When I look at my own house, it’s the joy that we get on a daily basis from a pair of sofas fashioned from the wreck of an old wooden fishing boat. Not to mention the regular praise heaped upon it by visitors and the media, ten years after we made it. In the garden it’s the teepee made from old telegraph poles, and the treehouse made from flotsam and jetsam found on the beach that has held the attention of our kids.

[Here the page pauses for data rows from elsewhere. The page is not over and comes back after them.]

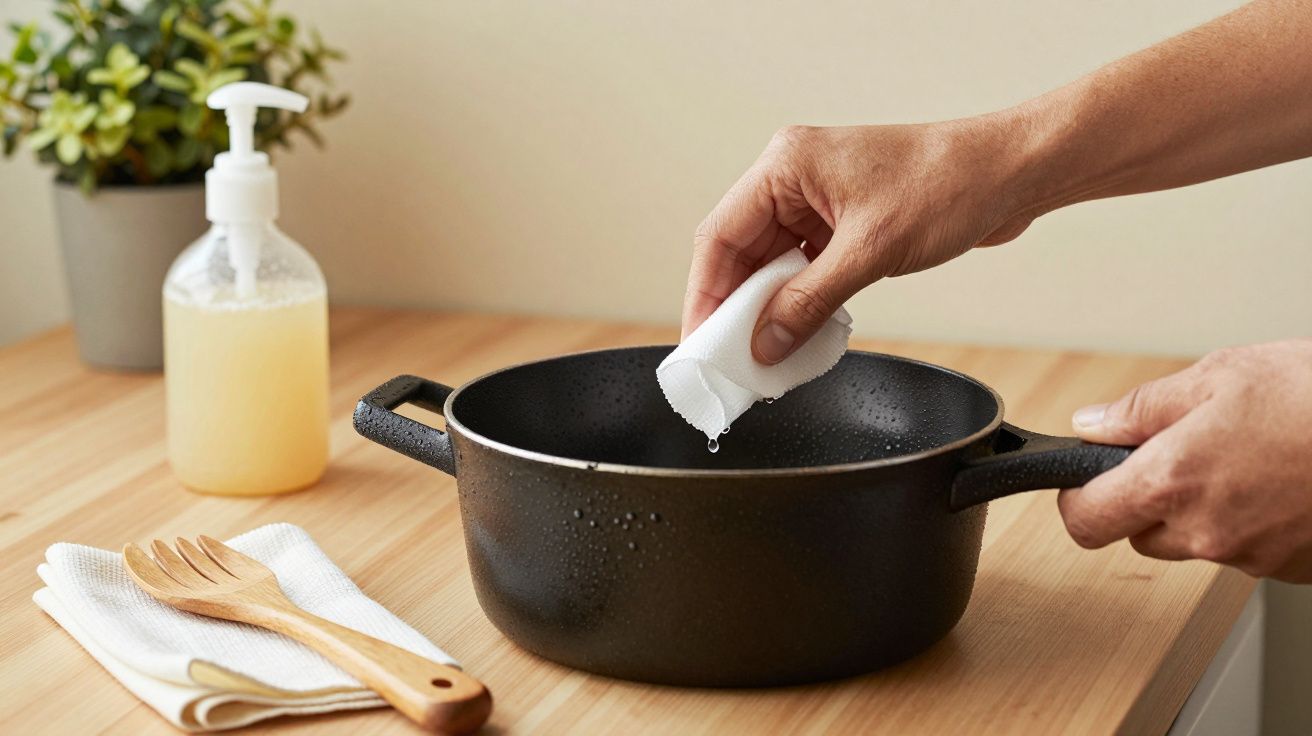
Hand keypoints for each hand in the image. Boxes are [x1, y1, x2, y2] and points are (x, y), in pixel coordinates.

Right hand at [682, 118, 1038, 363]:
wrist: (1012, 173)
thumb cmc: (950, 184)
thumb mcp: (870, 252)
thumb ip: (809, 302)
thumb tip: (765, 343)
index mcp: (786, 165)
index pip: (720, 236)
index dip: (705, 295)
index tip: (701, 343)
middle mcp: (793, 178)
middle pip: (739, 252)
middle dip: (734, 308)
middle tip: (727, 360)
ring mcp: (817, 199)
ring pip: (770, 263)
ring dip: (767, 308)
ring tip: (761, 354)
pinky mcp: (841, 221)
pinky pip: (801, 267)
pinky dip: (797, 300)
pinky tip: (796, 332)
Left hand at [1058, 339, 1311, 581]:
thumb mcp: (1219, 377)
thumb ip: (1143, 409)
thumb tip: (1091, 425)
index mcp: (1171, 481)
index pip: (1086, 520)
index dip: (1077, 499)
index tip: (1084, 479)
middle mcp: (1205, 532)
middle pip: (1140, 533)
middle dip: (1147, 498)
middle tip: (1184, 451)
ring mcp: (1252, 557)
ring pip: (1196, 542)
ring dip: (1203, 509)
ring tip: (1249, 456)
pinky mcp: (1292, 569)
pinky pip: (1248, 550)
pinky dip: (1252, 521)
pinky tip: (1283, 481)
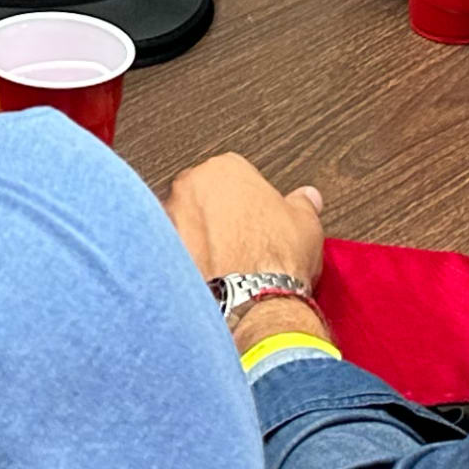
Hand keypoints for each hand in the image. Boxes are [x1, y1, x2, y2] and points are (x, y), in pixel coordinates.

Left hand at [166, 153, 324, 290]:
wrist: (252, 300)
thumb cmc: (274, 257)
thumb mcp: (305, 222)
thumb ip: (302, 203)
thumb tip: (307, 198)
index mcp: (224, 168)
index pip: (234, 173)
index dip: (248, 198)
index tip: (256, 215)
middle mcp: (191, 187)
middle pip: (203, 193)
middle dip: (218, 212)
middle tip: (241, 237)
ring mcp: (172, 218)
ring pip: (185, 220)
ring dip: (199, 234)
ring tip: (225, 258)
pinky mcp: (161, 250)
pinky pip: (174, 249)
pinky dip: (187, 258)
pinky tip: (209, 272)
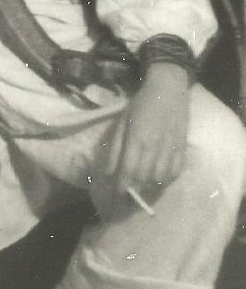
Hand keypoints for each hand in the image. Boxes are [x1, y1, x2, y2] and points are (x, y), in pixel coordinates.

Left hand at [104, 62, 189, 201]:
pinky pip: (176, 171)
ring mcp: (171, 148)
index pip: (129, 170)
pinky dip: (167, 180)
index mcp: (137, 138)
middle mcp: (154, 146)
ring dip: (150, 188)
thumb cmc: (140, 105)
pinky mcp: (183, 147)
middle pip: (144, 178)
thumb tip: (107, 172)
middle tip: (128, 198)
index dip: (123, 186)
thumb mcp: (122, 123)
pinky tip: (159, 181)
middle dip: (135, 191)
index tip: (117, 195)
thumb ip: (115, 148)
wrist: (168, 90)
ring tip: (142, 191)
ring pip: (161, 178)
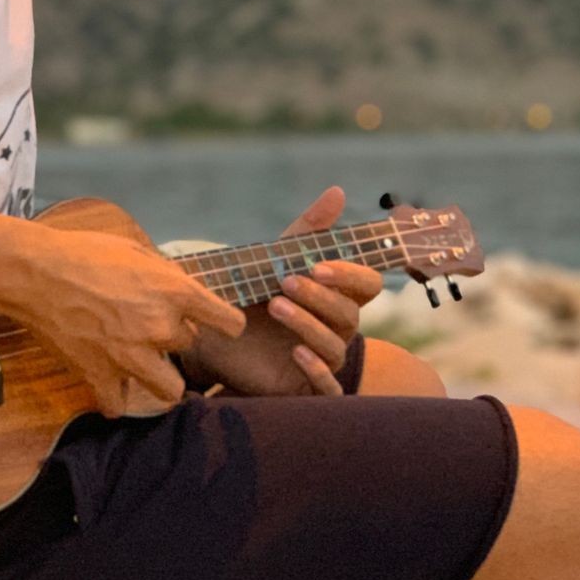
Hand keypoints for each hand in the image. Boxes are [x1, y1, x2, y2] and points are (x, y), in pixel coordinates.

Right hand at [2, 227, 245, 418]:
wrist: (36, 272)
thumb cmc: (84, 252)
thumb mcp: (135, 249)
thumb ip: (165, 273)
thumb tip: (180, 287)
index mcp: (174, 291)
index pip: (229, 322)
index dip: (225, 322)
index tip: (218, 323)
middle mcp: (160, 327)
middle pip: (191, 346)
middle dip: (174, 336)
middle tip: (148, 324)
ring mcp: (131, 356)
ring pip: (170, 390)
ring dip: (160, 377)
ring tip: (143, 363)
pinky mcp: (100, 376)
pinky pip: (119, 405)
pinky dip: (114, 397)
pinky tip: (108, 381)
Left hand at [181, 186, 383, 396]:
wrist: (212, 334)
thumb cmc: (252, 292)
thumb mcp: (277, 258)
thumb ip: (309, 229)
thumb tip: (338, 191)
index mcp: (337, 295)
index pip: (367, 284)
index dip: (351, 275)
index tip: (317, 265)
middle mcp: (337, 328)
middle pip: (349, 313)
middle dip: (321, 296)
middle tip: (286, 281)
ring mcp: (324, 359)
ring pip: (335, 345)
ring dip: (308, 323)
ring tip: (275, 305)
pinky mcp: (305, 387)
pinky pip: (328, 388)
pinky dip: (317, 370)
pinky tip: (297, 353)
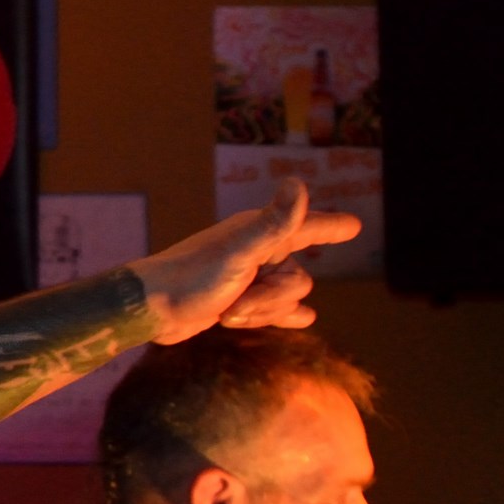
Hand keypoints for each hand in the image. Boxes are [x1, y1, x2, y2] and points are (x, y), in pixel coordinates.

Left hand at [125, 179, 362, 343]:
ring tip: (226, 312)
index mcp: (259, 232)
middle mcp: (258, 251)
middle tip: (233, 303)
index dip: (331, 226)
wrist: (150, 310)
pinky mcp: (238, 302)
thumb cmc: (190, 279)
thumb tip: (298, 183)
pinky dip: (283, 316)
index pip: (309, 227)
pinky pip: (277, 312)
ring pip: (288, 301)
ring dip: (259, 313)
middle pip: (300, 282)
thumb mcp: (238, 252)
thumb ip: (273, 224)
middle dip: (271, 300)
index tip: (354, 227)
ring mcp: (249, 278)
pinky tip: (301, 320)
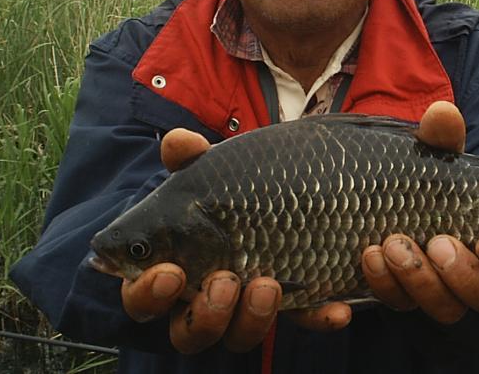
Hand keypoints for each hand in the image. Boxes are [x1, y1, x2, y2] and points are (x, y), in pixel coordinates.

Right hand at [120, 128, 350, 353]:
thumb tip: (179, 142)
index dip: (147, 294)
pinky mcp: (295, 305)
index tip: (170, 272)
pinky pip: (305, 321)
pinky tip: (338, 310)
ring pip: (240, 336)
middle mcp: (202, 299)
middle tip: (224, 282)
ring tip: (268, 284)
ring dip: (252, 318)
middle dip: (204, 316)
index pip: (140, 297)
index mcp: (169, 267)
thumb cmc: (230, 185)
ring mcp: (248, 307)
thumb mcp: (211, 169)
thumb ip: (190, 157)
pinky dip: (321, 318)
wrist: (289, 184)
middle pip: (188, 333)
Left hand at [361, 101, 478, 323]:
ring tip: (391, 246)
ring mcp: (443, 293)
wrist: (375, 197)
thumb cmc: (424, 180)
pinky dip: (383, 286)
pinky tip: (368, 258)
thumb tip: (443, 113)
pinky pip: (399, 305)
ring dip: (420, 282)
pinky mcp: (405, 298)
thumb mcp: (431, 157)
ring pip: (447, 309)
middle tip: (437, 243)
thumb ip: (440, 140)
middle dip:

All of these examples are a result of imagination, and that inbuilt instinct to recreate, and yet governments and banks are trying every economic stimulus possible to get us back out consuming – or perhaps overconsuming. Should we trust them? Wasn’t it that other word for overconsumption, greed, that got us into this mess? We recoil at pictures of people in Africa combing refuse tips for useful stuff. I remember on my early visits to India in the 80s thinking how daft the taxi drivers were for turning off their headlights in the city when they could see without them, thinking that it would save the car battery. They may not have had a full grasp of technology, but they most certainly hadn’t lost the survival instinct. This Christmas just gone, I took my family to those same Indian cities, and found that taxi drivers don’t turn their lights off any more. When a continent of 1.12bn people starts to lose touch with the DNA of thrift, then we really are in a mess.

Anyhow, I’m off to turn the old Wendy house in the garden into a chicken coop, while singing that old Womble lyric, ‘making good use of the things that we find, things that everyday folk leave behind’.